Could you write the next part of the abstract on impact and bending behavior of composite sandwich panels in arctic conditions, starting right after its final sentence?

Extract provided section start

Session: 04-10-01: Impact, Damage and Fracture of Composite Structures

Paper Number: 77490

Start Time: Monday, 06:20 PM

77490 - Impact Performance and Bending Behavior Analysis of Fiber Reinforced Composite Sandwich Structures in Arctic Condition 

 

This study investigates the low-velocity impact performance and bending behavior with underlying damage mechanisms of woven carbon fiber reinforced polymer (CFRP), glass fiber reinforced polymer (GFRP), and carbon-glass fiber hybrid face sheets sandwich panel. A series of low-velocity impact tests (3.46 m/s and 4.92 m/s) is performed at 15 J and 30 J energy using a drop tower testing machine. These energy levels are selected so that lower energy of 15 J can mostly damage the front face sheet, and 30 J impact penetrates the front face sheet and crushes the PVC core to some extent. Specimens are subjected to impact at room temperature (23 °C) and low temperature (-70 °C) to mimic the arctic environment. A relative comparison of the impact response from different sandwich specimens under different conditions is presented in terms of force, displacement, and energy.

Though force-time curves show a smooth loading phase for CFRP and GFRP specimens at 15J, fiber breakage with severe load drop is observed on the front face sheet of hybrid sandwich composites at both temperatures. On other hand, significant load drops followed by a plateau are noticed for all types of sandwich samples from 30J impacts. Force- displacement plots show that GFRP followed by hybrid sandwich composites have the highest damage initiation force and peak force values across different temperatures and impact energies. Furthermore, the lowest energy absorption for glass composites is found which is responsible for the least impact-induced damage. X-ray microcomputed tomography is utilized to reveal damage modes in the sandwich structures. CFRP sandwich panel shows severe fiber breakage on the compression side and back face spitting both temperatures for 30J impacts. With the replacement of glass fibers, the damage mechanism switches from breakage to delamination as the dominant failure mode. Extensive delamination is observed in hybrid fiber composite panels due to the presence of dissimilar carbon and glass fiber layers.

Extract provided section end
Information provided section start

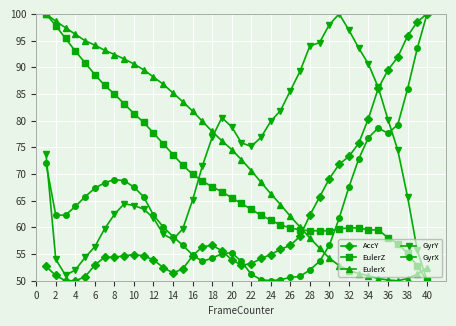

What is the sum of all EulerZ values?

2799.5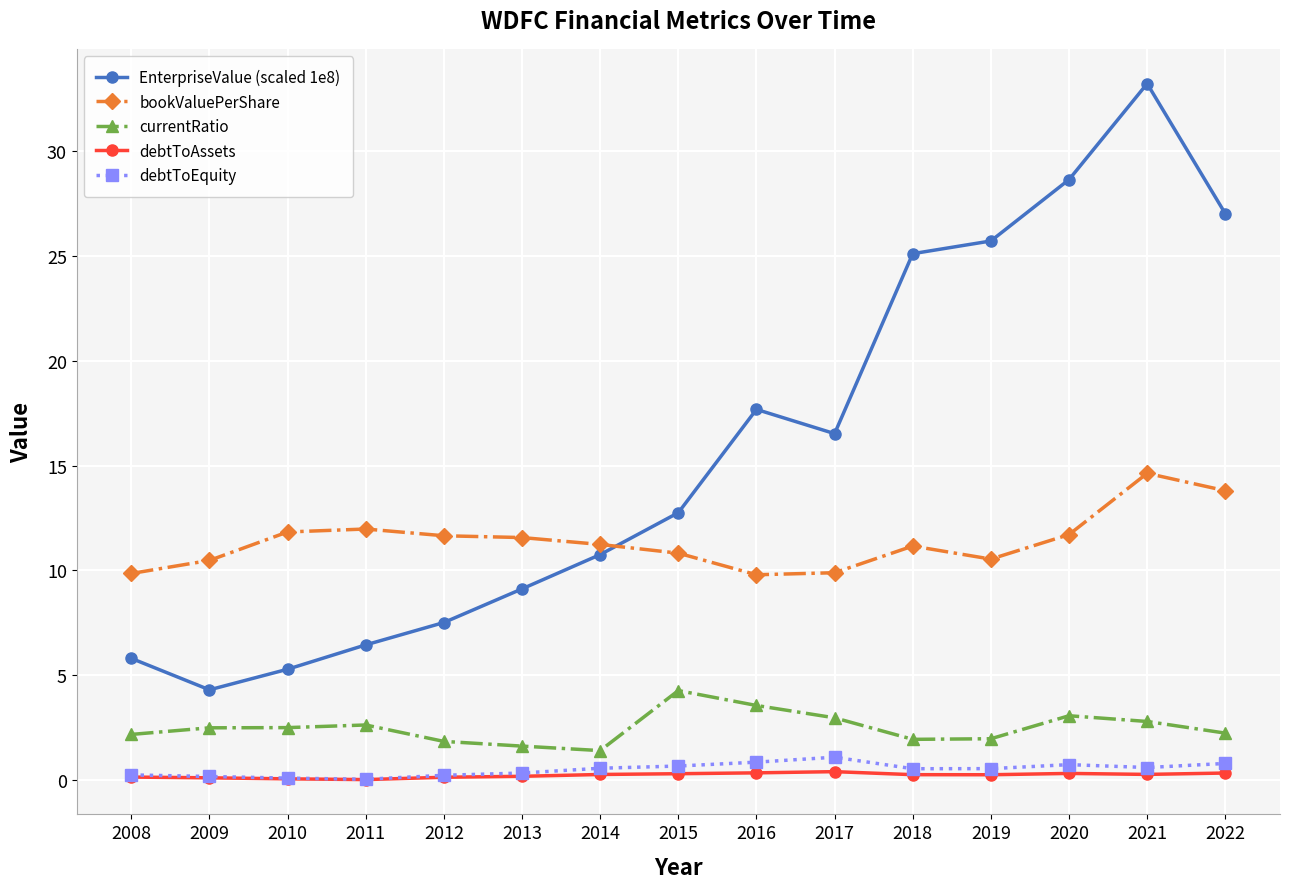

What is the total value across all series at 2021?

51.5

Information provided section end

= Result of the exercise =
Moreover, post-impact bending tests are conducted to investigate the residual flexural strength of
sandwich structures from ASTM C393 standard with a crosshead speed of 0.5 mm/min. No significant differences in peak load values are observed for different types of non-impacted sandwich composites. But post-impacted GFRP sandwich specimens outperform other sandwich composites by producing greater peak forces with higher displacement and as such, provide better flexural strength at both temperatures. CFRP specimens show the least flexural resistance under these conditions. Debonding dominates at the back face sheet of all composites at 15 J due to greater deflection, whereas fiber breakage on the front face sheet with core densification and core shear are major damage modes at 30J post-impacted specimens.  GFRP and hybrid sandwich present better damage tolerance and flexural strength in low temperatures due to the improvement in the bonding between glass fiber and matrix.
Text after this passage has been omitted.